### Work required
Within the listing below, how many lines hold the string "wrist"? Only the number is wanted.

### Data for this exercise
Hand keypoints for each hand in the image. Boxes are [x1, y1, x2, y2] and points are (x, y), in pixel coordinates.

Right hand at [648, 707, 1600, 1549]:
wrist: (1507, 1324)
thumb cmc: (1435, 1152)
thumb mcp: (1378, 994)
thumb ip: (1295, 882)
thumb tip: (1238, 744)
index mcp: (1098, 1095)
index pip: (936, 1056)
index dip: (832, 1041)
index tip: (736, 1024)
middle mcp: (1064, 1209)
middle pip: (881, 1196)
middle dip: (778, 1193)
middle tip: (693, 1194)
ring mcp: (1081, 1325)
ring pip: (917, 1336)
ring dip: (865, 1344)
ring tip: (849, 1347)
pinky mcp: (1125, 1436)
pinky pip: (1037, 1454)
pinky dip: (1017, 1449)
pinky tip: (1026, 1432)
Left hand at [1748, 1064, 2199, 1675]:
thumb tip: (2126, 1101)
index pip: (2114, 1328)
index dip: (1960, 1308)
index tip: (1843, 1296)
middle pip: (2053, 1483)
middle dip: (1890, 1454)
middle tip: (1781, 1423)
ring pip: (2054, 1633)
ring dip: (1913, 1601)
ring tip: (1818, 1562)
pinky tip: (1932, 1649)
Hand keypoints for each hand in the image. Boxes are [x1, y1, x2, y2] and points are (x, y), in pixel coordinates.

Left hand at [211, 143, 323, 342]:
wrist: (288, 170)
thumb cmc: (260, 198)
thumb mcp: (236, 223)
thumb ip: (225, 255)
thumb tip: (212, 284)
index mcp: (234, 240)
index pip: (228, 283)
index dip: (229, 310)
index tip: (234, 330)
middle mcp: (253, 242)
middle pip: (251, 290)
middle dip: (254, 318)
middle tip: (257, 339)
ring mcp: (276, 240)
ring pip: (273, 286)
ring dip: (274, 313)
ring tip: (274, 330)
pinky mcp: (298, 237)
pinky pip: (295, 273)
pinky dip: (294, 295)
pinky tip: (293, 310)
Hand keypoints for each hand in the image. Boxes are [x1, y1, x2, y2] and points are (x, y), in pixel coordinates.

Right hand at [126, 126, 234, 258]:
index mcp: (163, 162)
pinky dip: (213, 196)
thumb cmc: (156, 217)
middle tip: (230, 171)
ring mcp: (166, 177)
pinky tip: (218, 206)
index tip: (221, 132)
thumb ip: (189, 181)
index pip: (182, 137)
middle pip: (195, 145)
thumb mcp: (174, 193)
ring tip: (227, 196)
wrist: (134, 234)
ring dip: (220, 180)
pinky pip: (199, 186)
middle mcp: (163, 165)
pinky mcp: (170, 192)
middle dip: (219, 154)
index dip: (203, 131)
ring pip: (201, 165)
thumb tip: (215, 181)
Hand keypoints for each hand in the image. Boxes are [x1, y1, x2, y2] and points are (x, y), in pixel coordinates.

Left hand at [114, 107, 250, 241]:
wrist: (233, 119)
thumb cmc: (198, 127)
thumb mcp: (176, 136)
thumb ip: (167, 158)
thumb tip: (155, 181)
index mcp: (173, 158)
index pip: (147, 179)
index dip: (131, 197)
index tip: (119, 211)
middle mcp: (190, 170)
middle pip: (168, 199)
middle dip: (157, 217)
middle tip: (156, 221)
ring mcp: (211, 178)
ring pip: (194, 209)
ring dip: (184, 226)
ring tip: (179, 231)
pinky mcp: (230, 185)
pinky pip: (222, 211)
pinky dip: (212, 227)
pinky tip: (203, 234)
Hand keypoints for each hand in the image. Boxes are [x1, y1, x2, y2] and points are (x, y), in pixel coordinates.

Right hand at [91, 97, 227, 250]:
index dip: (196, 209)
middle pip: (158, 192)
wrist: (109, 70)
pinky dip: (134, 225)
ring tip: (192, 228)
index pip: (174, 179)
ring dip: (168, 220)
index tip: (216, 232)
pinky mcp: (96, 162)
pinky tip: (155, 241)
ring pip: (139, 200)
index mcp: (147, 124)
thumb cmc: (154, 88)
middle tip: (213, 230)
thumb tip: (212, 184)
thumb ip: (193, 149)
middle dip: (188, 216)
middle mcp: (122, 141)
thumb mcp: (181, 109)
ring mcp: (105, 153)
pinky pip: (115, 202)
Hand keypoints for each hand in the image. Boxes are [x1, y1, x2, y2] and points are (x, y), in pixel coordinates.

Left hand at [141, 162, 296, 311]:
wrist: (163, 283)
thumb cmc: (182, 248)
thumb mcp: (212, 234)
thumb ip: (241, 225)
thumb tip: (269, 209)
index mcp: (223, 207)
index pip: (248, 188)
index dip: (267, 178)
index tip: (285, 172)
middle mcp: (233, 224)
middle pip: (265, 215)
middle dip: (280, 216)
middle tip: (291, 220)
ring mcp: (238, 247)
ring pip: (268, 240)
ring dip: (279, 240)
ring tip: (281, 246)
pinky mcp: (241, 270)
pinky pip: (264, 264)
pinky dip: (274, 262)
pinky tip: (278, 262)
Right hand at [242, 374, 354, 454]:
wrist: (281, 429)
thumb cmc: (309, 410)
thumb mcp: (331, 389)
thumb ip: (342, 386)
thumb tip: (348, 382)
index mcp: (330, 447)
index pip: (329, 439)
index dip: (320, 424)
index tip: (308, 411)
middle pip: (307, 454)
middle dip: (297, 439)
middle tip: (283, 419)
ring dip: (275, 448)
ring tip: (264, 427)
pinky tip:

### Solution for this exercise
7